Contudo, vemos que eles não souberam explicar o princípio da reciprocidade, mesmo com todas as tarjetas descritivas em mãos e, também, não compreenderam a diferença entre as descrições sobre igualdade e respeito.

Dessa forma, consideramos que os princípios da deliberação se apresentam como um desafio para a prática da pedagogia deliberativa e que é fundamental se estimule os participantes de forma mais ilustrativa, buscando exemplos e até outras formas de apresentação do conteúdo, como por meio de materiais audiovisuais e temáticas que circulam na esfera pública, mas , principalmente, que sejam próximas à realidade da escola e dos alunos.

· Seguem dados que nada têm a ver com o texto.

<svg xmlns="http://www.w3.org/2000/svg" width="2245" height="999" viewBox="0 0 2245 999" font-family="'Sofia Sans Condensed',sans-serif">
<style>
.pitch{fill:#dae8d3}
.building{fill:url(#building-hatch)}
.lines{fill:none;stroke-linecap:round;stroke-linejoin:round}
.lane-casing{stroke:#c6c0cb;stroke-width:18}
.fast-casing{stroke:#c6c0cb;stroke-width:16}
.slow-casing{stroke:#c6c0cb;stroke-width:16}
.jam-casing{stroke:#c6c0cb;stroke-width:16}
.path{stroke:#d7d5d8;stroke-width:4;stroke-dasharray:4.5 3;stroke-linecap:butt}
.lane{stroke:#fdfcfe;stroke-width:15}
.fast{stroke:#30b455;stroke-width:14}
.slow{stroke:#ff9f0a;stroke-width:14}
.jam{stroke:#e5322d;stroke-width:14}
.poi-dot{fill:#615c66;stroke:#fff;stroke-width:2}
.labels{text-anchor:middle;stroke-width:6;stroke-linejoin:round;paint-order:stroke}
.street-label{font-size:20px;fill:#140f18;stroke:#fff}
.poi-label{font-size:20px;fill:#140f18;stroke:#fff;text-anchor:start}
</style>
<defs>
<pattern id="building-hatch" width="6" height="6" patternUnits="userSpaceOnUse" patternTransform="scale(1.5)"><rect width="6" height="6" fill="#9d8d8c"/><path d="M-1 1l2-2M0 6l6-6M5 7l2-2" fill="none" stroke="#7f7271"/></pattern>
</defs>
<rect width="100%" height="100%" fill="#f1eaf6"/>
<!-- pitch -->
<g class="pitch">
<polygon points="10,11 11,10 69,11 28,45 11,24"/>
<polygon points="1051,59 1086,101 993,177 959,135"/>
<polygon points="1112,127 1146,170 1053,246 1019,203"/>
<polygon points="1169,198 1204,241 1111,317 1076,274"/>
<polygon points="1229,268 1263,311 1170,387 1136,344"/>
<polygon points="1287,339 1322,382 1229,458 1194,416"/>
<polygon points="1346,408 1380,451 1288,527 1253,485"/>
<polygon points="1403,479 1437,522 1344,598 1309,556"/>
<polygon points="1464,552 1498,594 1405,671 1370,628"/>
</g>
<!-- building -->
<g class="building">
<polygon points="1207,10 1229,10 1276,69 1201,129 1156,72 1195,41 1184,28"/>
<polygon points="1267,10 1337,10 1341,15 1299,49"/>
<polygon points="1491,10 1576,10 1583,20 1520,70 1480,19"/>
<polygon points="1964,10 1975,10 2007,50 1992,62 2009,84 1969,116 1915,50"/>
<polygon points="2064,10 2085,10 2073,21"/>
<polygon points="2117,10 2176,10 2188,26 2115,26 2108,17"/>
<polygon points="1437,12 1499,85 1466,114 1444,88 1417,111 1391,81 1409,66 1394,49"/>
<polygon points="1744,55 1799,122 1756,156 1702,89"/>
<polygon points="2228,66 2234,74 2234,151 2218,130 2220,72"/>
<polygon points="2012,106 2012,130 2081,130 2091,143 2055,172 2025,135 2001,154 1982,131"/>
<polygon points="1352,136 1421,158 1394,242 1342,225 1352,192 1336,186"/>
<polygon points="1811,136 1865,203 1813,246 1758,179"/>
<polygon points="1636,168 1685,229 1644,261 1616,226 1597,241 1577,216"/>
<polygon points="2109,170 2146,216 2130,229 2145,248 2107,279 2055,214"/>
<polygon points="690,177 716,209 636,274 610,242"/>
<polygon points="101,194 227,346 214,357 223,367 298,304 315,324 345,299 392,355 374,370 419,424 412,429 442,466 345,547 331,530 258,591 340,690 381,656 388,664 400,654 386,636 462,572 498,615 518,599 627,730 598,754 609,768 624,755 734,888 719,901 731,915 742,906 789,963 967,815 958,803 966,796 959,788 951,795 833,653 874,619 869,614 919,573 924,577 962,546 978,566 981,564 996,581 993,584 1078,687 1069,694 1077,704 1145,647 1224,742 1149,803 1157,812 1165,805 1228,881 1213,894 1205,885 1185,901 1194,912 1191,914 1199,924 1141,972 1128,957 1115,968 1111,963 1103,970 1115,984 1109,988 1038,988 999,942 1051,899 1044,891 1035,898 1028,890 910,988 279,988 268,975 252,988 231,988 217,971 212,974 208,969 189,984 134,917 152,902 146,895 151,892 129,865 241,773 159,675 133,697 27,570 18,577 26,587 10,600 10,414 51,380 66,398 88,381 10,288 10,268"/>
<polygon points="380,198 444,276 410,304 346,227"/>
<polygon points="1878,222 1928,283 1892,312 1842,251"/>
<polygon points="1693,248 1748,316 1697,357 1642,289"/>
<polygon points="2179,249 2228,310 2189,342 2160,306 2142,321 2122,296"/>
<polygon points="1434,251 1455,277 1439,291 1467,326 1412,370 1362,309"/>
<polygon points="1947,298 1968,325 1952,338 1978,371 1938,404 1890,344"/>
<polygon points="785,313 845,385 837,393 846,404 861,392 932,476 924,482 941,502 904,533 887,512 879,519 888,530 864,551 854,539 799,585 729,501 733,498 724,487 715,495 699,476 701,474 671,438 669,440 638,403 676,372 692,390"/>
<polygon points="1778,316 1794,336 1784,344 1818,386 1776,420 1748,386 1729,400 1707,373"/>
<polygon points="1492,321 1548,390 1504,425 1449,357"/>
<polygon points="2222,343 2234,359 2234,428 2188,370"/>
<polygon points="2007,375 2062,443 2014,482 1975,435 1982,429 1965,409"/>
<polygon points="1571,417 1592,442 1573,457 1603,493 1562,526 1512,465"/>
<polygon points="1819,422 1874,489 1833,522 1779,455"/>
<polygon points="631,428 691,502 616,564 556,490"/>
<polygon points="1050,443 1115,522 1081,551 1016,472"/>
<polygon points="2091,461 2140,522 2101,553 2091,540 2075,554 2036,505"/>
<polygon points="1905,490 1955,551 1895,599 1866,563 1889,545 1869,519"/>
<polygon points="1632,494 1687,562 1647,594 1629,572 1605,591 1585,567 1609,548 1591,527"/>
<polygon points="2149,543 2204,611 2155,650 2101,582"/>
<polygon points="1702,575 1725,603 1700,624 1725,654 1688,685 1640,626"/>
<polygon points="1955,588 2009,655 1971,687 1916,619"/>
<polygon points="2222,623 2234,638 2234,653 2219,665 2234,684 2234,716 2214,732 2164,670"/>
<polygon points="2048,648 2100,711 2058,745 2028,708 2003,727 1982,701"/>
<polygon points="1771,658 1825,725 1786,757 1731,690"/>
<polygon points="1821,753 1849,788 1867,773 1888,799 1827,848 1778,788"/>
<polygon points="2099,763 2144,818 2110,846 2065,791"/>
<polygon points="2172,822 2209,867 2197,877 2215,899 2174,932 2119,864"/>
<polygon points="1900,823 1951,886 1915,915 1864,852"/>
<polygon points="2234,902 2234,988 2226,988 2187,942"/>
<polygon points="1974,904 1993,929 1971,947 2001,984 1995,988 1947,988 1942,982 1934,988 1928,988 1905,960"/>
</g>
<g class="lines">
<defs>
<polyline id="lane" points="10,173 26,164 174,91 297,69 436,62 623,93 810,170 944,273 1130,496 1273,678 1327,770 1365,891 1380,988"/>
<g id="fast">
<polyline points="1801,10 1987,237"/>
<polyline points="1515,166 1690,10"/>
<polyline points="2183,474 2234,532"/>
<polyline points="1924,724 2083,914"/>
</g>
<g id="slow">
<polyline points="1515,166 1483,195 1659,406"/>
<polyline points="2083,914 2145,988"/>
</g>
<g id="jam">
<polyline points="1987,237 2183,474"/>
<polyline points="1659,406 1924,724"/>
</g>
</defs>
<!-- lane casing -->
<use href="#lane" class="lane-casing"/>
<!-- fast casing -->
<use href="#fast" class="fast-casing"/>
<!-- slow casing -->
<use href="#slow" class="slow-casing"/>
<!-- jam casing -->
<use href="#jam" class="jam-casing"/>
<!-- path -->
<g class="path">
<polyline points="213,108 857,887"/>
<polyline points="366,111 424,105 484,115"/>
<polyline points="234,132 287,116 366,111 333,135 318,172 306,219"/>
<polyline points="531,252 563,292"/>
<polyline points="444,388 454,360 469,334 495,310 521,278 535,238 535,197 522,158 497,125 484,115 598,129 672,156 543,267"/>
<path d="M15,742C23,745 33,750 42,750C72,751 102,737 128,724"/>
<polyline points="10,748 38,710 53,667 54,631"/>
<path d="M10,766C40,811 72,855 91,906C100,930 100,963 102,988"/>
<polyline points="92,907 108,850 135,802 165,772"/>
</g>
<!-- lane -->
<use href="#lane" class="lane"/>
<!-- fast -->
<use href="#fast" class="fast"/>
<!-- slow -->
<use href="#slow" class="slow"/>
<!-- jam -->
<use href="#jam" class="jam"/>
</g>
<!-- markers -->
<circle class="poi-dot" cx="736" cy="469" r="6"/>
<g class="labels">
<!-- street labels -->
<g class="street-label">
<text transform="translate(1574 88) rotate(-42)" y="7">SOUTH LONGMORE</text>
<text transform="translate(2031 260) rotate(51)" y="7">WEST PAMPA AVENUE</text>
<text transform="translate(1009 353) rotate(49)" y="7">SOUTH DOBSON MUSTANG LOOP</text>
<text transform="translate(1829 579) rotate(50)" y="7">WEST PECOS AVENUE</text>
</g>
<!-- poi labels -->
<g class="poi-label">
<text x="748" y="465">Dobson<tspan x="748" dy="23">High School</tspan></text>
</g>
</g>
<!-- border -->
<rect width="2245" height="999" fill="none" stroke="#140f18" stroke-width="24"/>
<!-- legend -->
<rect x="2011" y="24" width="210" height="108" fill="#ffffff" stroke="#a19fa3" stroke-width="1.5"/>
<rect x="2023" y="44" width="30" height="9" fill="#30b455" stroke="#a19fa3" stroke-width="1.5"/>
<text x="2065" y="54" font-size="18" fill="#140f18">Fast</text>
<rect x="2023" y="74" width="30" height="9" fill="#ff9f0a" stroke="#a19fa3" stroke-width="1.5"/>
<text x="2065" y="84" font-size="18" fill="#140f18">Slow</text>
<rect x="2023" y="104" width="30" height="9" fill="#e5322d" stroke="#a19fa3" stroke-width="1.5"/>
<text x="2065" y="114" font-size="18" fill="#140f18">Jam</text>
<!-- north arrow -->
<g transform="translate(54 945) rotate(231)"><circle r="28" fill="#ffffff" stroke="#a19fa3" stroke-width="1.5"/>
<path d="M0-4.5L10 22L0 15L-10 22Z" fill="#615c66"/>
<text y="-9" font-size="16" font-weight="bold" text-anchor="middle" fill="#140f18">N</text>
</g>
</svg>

Podemos dizer que, em relação à primeira, essa segunda tentativa de ensinar o conteúdo sobre os princípios se deu de uma forma mais tranquila, em que todos tiveram a oportunidade de falar e de serem ouvidos, já que os ruídos e as conversas paralelas estiveram em menor intensidade.

62 Nesse momento, a mediadora chamou a atenção do membro da equipe para que deixassem eles descobrirem sozinhos.

Ademais, é pertinente pontuar que algumas palavras desses princípios causaram dificuldades de entendimento entre os participantes, principalmente os princípios da não- coerção e da reciprocidade. Verifiquei isso não somente nessas duas dinâmicas, mas ao longo dos encontros.